Simulate read counts for monomorphic position when there is sequencing error
.simureads_mono(npos, npop, lambda, overdisp, min_rc, min_maf, eps)
Return an Integer matrix with nsnp rows and 2*npop columns (1:npop=ref allele readcount; (npop+1):2*npop=coverage)
Integer giving the number of positions (close to genome size)
Integer giving the number of population samples
Numeric Vector of length npop giving the expected coverage of each pool
Numeric value giving overdispersion of coverages and their distribution (see details)

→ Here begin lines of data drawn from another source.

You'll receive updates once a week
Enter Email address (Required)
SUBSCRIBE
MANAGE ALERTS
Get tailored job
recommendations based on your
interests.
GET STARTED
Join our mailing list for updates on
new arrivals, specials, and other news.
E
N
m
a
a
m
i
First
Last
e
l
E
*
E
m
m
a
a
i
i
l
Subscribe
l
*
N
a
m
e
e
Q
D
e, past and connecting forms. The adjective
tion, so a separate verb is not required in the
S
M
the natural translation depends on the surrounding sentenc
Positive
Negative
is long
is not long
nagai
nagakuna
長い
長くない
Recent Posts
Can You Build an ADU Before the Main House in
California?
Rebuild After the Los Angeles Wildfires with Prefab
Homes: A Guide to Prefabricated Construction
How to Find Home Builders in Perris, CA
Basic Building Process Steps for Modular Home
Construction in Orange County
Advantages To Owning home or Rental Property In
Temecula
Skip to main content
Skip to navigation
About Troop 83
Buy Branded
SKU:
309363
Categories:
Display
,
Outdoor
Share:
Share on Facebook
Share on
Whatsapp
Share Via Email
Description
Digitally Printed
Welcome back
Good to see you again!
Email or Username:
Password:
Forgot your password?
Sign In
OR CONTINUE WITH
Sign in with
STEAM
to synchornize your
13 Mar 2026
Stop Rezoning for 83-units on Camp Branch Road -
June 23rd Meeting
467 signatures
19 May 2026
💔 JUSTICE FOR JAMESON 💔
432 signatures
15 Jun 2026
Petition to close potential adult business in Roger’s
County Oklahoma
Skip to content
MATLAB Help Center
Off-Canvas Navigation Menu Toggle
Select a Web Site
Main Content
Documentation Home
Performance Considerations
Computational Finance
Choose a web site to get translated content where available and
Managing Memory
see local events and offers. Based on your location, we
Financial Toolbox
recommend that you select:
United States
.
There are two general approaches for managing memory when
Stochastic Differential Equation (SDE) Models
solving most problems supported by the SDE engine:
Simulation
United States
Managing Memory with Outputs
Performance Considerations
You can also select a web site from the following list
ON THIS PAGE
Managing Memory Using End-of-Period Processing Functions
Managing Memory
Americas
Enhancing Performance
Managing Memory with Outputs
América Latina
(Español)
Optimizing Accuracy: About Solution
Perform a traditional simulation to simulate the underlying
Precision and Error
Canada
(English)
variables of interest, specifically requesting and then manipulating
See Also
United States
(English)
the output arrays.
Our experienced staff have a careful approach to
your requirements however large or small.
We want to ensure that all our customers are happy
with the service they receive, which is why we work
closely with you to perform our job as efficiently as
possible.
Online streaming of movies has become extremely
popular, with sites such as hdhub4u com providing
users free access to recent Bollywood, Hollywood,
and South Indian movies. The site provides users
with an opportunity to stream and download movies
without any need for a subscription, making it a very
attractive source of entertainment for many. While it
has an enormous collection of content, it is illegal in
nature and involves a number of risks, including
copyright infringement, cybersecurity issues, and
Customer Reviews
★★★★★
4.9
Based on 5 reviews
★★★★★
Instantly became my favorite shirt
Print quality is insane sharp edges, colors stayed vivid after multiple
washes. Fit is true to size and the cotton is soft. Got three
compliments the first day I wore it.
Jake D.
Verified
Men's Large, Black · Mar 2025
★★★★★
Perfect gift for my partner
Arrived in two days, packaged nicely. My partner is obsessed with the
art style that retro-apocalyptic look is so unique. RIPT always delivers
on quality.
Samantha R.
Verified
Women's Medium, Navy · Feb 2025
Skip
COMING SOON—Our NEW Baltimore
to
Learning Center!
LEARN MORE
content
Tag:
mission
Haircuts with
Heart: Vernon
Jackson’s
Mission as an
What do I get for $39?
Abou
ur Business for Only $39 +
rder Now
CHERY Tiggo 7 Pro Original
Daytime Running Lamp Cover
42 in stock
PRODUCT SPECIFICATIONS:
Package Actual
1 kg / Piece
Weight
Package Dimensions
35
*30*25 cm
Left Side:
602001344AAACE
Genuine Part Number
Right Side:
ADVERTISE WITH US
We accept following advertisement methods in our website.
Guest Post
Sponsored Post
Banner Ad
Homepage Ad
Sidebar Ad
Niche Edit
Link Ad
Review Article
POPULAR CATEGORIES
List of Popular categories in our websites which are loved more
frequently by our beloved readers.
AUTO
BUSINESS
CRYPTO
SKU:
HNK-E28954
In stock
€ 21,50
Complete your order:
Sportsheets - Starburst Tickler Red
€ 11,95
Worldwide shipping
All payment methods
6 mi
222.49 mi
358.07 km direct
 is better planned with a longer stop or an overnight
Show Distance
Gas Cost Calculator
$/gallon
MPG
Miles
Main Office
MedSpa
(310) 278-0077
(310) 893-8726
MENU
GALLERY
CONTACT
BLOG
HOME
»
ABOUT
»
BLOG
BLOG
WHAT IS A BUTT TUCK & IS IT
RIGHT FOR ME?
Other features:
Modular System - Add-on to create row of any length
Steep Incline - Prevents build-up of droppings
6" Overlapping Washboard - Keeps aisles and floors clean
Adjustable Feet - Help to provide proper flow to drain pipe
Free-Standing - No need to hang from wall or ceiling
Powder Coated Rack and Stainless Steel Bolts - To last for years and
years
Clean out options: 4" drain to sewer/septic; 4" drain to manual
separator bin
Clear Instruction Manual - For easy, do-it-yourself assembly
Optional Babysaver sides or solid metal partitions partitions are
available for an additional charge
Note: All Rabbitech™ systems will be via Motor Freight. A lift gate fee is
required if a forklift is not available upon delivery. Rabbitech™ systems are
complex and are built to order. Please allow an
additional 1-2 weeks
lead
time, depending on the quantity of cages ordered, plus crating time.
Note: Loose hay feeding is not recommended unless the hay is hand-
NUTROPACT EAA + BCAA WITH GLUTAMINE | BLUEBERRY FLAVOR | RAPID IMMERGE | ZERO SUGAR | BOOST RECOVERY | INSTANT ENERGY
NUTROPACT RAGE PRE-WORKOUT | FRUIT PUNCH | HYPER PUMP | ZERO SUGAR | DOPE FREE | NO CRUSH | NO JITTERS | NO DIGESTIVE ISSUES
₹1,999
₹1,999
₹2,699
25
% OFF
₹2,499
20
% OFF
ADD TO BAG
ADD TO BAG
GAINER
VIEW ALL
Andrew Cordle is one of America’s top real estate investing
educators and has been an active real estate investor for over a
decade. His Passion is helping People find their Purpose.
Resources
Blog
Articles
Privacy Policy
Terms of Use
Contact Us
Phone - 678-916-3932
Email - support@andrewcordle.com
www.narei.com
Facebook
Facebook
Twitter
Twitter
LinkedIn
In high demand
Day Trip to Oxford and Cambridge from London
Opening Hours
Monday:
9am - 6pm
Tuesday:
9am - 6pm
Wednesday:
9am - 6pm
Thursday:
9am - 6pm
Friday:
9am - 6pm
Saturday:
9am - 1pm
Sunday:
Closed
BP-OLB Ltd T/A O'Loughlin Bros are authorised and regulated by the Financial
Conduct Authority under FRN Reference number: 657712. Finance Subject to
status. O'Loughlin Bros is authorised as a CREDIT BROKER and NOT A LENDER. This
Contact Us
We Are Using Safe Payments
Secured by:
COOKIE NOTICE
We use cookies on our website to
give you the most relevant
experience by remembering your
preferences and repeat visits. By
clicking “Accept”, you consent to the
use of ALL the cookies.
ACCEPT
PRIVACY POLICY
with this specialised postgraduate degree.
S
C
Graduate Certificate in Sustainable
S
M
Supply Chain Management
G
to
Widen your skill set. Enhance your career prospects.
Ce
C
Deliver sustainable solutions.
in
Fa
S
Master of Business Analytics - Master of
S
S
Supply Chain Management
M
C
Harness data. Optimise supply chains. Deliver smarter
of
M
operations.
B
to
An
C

Integer giving the minimal read count for an allele to be considered as true allele
Float giving the MAF threshold for SNP filtering
Numeric value giving the sequencing error
The function implements a simulation approach similar to that described in Gautier et al. (2021). Read coverages are sampled from a distribution specified by the lambda and overdisp vectors. Note that overdisp is the same for all pop sample but lambda (expected coverages) may vary across pool. If overdisp=1 (default in the R function), coverages are assumed Poisson distributed and the mean and variance of the coverages for the pool are both equal to the value specified in the lambda vector. If overdisp>1, coverages follows a Negative Binomial distribution with a mean equal the lamda but a variance equal to overdisp*lambda. Finally, if overdisp<1, no variation in coverage is introduced and all coverages are equal to the value specified in the lambda vector although they may (slightly) vary in the output when eps>0 due to the removal of error reads. The eps parameter control sequencing error rate. Sequencing errors are modeled following Gautier et al. (2021) i.e. read counts for the four possible bases are sampled from a multinomial distribution Multinom(c,{1-eps;eps/3,eps/3,eps/3}) where c is the read coverage. Only bi-allelic SNPs (after considering min_rc) satisfying with MAF>min_maf are included in the output.